**Requirement**
How many lines of the material below contain the string "series", counting only matches with the same capitalization? Reply with the number alone.

Start of Study material

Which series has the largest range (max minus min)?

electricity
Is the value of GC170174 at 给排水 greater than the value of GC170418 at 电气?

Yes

End of Study material
Start of Study material

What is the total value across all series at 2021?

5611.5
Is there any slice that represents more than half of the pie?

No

End of Study material

**Reply**
2